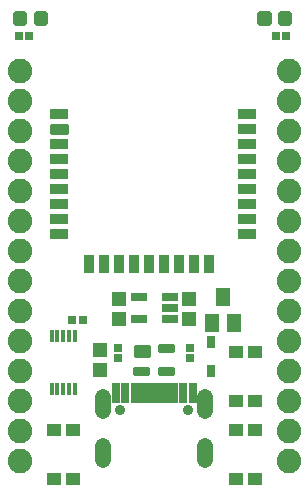
<source format=gbr>
G04 EAGLE Gerber RS-274X export*
G75*
%MOMM*%
%FSLAX34Y34*%
%LPD*%
%INSoldermask Top*%
%IPPOS*%
%AMOC8*
5,1,8,0,0,1.08239X$1,22.5*%
G01*
%ADD10R,1.403200X0.753200*%
%ADD11R,1.203200X1.103200*%
%ADD12C,0.505344*%
%ADD13R,0.743200X0.803200*%
%ADD14R,1.203200X1.303200*%
%ADD15R,0.803200X1.653200*%
%ADD16R,0.503200X1.653200*%
%ADD17C,1.361200*%
%ADD18C,0.903200*%
%ADD19R,0.803200X0.743200*%
%ADD20R,1.203200X1.603200*%
%ADD21R,0.803200X1.003200*%
%ADD22C,0.453416*%
%ADD23C,0.349006*%
%ADD24R,0.400000X1.100000*%
%ADD25R,1.625600X0.914400*%
%ADD26C,0.228600*%
%ADD27R,0.914400X1.625600*%
%ADD28C,2.082800*%


D10*
X143001Y144500D03*
X143001Y154000D03*
X143001Y163500D03*
X116999Y163500D03*
X116999Y144500D03*
D11*
X45000Y50500D03*
X61000Y50500D03*
X61000Y9500D03*
X45000Y9500D03*
X199000Y116500D03*
X215000Y116500D03*
X215000Y75500D03*
X199000Y75500D03*
D12*
X19720Y395510D02*
X19720Y402490D01*
X19720Y395510D02*
X12740Y395510D01*
X12740Y402490D01*
X19720Y402490D01*
X19720Y400310D02*
X12740Y400310D01*
X37260Y402490D02*
X37260Y395510D01*
X30280Y395510D01*
X30280Y402490D01*
X37260Y402490D01*
X37260Y400310D02*
X30280Y400310D01*
X237280Y402490D02*
X237280Y395510D01*
X237280Y402490D02*
X244260Y402490D01*
X244260Y395510D01*
X237280Y395510D01*
X237280Y400310D02*
X244260Y400310D01*
X219740Y402490D02*
X219740Y395510D01*
X219740Y402490D02*
X226720Y402490D01*
X226720Y395510D01*
X219740Y395510D01*
X219740Y400310D02*
X226720Y400310D01*
D13*
X241320Y384000D03*
X232680Y384000D03*
X15680Y384000D03*
X24320Y384000D03*
D14*
X159500Y144500D03*
X159500Y161500D03*
X100500Y144500D03*
X100500Y161500D03*
D11*
X199000Y50500D03*
X215000Y50500D03*
X215000Y9500D03*
X199000Y9500D03*
D15*
X97500Y81950D03*
X105500Y81950D03*
D16*
X127500Y81950D03*
X122500Y81950D03*
X117500Y81950D03*
X112500Y81950D03*
X132500Y81950D03*
X137500Y81950D03*
X142500Y81950D03*
X147500Y81950D03*
D15*
X154500Y81950D03*
X162500Y81950D03*
D17*
X86800Y78590D02*
X86800Y67010D01*
X173200Y67010D02*
X173200Y78590D01*
X86800Y36790D02*
X86800Y25210D01*
X173200Y25210D02*
X173200Y36790D01*
D18*
X101100Y67500D03*
X158900Y67500D03*
D19*
X99000Y120320D03*
X99000Y111680D03*
X160000Y120320D03*
X160000Y111680D03*
D20*
X188000Y163000D03*
X197500Y141000D03*
X178500Y141000D03*
D21*
X178000Y100500D03*
X178000Y125500D03*
D13*
X69320Y144000D03*
X60680Y144000D03*
D22*
X114501Y113901D02*
X124399Y113901D01*
X114501Y113901D02*
X114501Y121299D01*
X124399Y121299D01*
X124399Y113901D01*
X124399Y118208D02*
X114501Y118208D01*
D23*
X113979Y98179D02*
X124921Y98179D01*
X113979Y98179D02*
X113979Y102621D01*
X124921Y102621D01*
X124921Y98179D01*
X124921Y101494D02*
X113979Y101494D01*
X135079Y98179D02*
X146021Y98179D01*
X135079Y98179D02*
X135079Y102621D01*
X146021Y102621D01*
X146021Y98179D01*
X146021Y101494D02*
X135079Y101494D01*
X135079Y117379D02*
X146021Y117379D01*
X135079Y117379D02*
X135079Y121821D01*
X146021Y121821D01*
X146021Y117379D01*
X146021Y120694D02*
X135079Y120694D01*
D24*
X43000Y85500D03*
X48000Y85500D03*
X53000Y85500D03*
X58000Y85500D03*
X63000Y85500D03*
X63000Y130500D03*
X58000Y130500D03*
X53000Y130500D03*
X48000Y130500D03*
X43000Y130500D03*
D14*
X84000Y101500D03*
X84000Y118500D03*
D25*
X49120Y318220D03*
D26*
X42335Y302091D02*
X56305Y302091D01*
X42335Y302091D02*
X42335Y308949D01*
X56305Y308949D01*
X56305Y302091D01*
X56305Y304263D02*
X42335Y304263D01*
X42335Y306435D02*
X56305Y306435D01*
X56305Y308607D02*
X42335Y308607D01*
D25*
X49320Y292820D03*
X49320Y280120D03*
X49320Y267420D03*
X49320Y254720D03*
X49320Y242020D03*
X49320Y229320D03*
X49320Y216620D03*
D27*
X74720Y191220D03*
X87420Y191220D03*
X100120Y191220D03*
X112820Y191220D03*
X125520Y191220D03*
X138220Y191220D03*
X150920Y191220D03*
X163620Y191220D03*
X176320Y191220D03*
D25*
X208070Y216620D03*
X208070Y229320D03*
X208070Y242020D03*
X208070Y254720D03*
X208070Y267420D03*
X208070Y280120D03*
X208070Y292820D03*
X208070Y305520D03*
X208070Y318220D03*
D28*
X16000Y355000D03*
X16000Y329600D03*
X16000Y304200D03*
X16000Y278800D03*
X16000Y253400D03*
X16000Y228000D03*
X16000Y202600D03*
X16000Y177200D03*
X16000Y151800D03*
X16000Y126400D03*
X16000Y101000D03*
X16000Y75600D03*
X16000Y50200D03*
X16000Y24800D03*
X244000Y355000D03*
X244000Y329600D03*
X244000Y304200D03*
X244000Y278800D03*
X244000Y253400D03*
X244000Y228000D03*
X244000Y202600D03*
X244000Y177200D03*
X244000Y151800D03*
X244000Y126400D03*
X244000Y101000D03*
X244000Y75600D03*
X244000Y50200D03*
X244000Y24800D03*
M02*

</source>
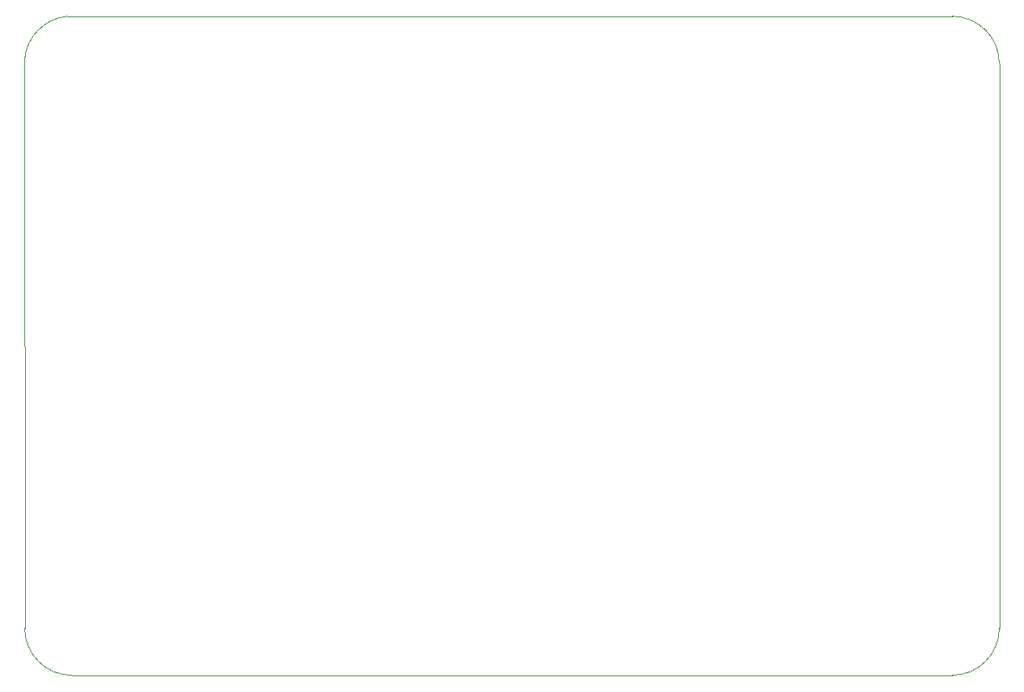
<source format=gm1>
G04 #@! TF.GenerationSoftware,KiCad,Pcbnew,(5.1.9)-1*
G04 #@! TF.CreationDate,2021-11-23T21:03:06+05:30*
G04 #@! TF.ProjectId,Onyx PCB,4f6e7978-2050-4434-922e-6b696361645f,rev?*
G04 #@! TF.SameCoordinates,Original*
G04 #@! TF.FileFunction,Profile,NP*
%FSLAX46Y46*%
G04 Gerber Fmt 4.6, Leading zero omitted, Abs format (unit mm)*
G04 Created by KiCad (PCBNEW (5.1.9)-1) date 2021-11-23 21:03:06*
%MOMM*%
%LPD*%
G01*
G04 APERTURE LIST*
G04 #@! TA.AperFunction,Profile*
%ADD10C,0.050000*%
G04 #@! TD*
G04 APERTURE END LIST*
D10*
X111747638Y-80916259D02*
G75*
G02*
X116332001Y-76200001I5092362J-363741D01*
G01*
X211836000Y-76200000D02*
G75*
G02*
X216916000Y-81280000I0J-5080000D01*
G01*
X116840000Y-147320000D02*
G75*
G02*
X111760000Y-142240000I0J5080000D01*
G01*
X216916000Y-142240000D02*
G75*
G02*
X211836000Y-147320000I-5080000J0D01*
G01*
X111760000Y-142240000D02*
X111747639Y-80916259D01*
X211836000Y-147320000D02*
X116840000Y-147320000D01*
X216916000Y-81280000D02*
X216916000Y-142240000D01*
X116332001Y-76200001D02*
X211836000Y-76200000D01*
M02*

</source>
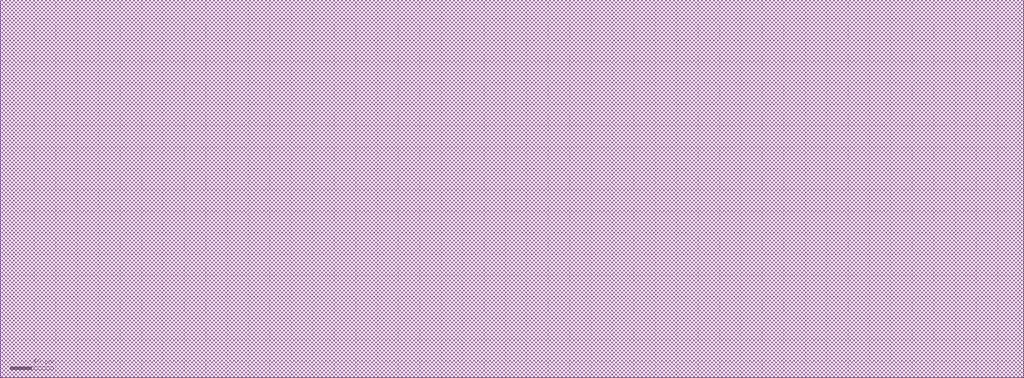
<source format=lef>
VERSION 5.7 ;
  NOWIREEXTENSIONATPIN ON ;
  DIVIDERCHAR "/" ;
  BUSBITCHARS "[]" ;
UNITS
  DATABASE MICRONS 200 ;
END UNITS

LAYER via2
  TYPE CUT ;
END via2

LAYER via
  TYPE CUT ;
END via

LAYER nwell
  TYPE MASTERSLICE ;
END nwell

LAYER via3
  TYPE CUT ;
END via3

LAYER pwell
  TYPE MASTERSLICE ;
END pwell

LAYER via4
  TYPE CUT ;
END via4

LAYER mcon
  TYPE CUT ;
END mcon

LAYER met6
  TYPE ROUTING ;
END met6

LAYER met1
  TYPE ROUTING ;
  WIDTH 0.140000 ;
  DIRECTION HORIZONTAL ;
END met1

LAYER met3
  TYPE ROUTING ;
  WIDTH 0.300000 ;
  DIRECTION HORIZONTAL ;
END met3

LAYER met2
  TYPE ROUTING ;
  WIDTH 0.140000 ;
  DIRECTION HORIZONTAL ;
END met2

LAYER met4
  TYPE ROUTING ;
  WIDTH 0.300000 ;
  DIRECTION HORIZONTAL ;
END met4

LAYER met5
  TYPE ROUTING ;
  WIDTH 1.600000 ;
  DIRECTION HORIZONTAL ;
END met5

LAYER li1
  TYPE ROUTING ;
  WIDTH 0.170000 ;
  DIRECTION HORIZONTAL ;
END li1

MACRO chip_art
  CLASS BLOCK ;
  FOREIGN chip_art ;
  ORIGIN -28.125 -84.375 ;
  SIZE 956.250 BY 353.125 ;
  OBS
      LAYER met5 ;
        RECT 28.125 84.375 984.375 437.500 ;
  END
END chip_art
END LIBRARY


</source>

- - - -

→ REQUIRED WORK:
Identify every line above that includes the word "LIST", and show those lines.

→ RESPONSE BOX:
G04 APERTURE LIST*
G04 APERTURE END LIST*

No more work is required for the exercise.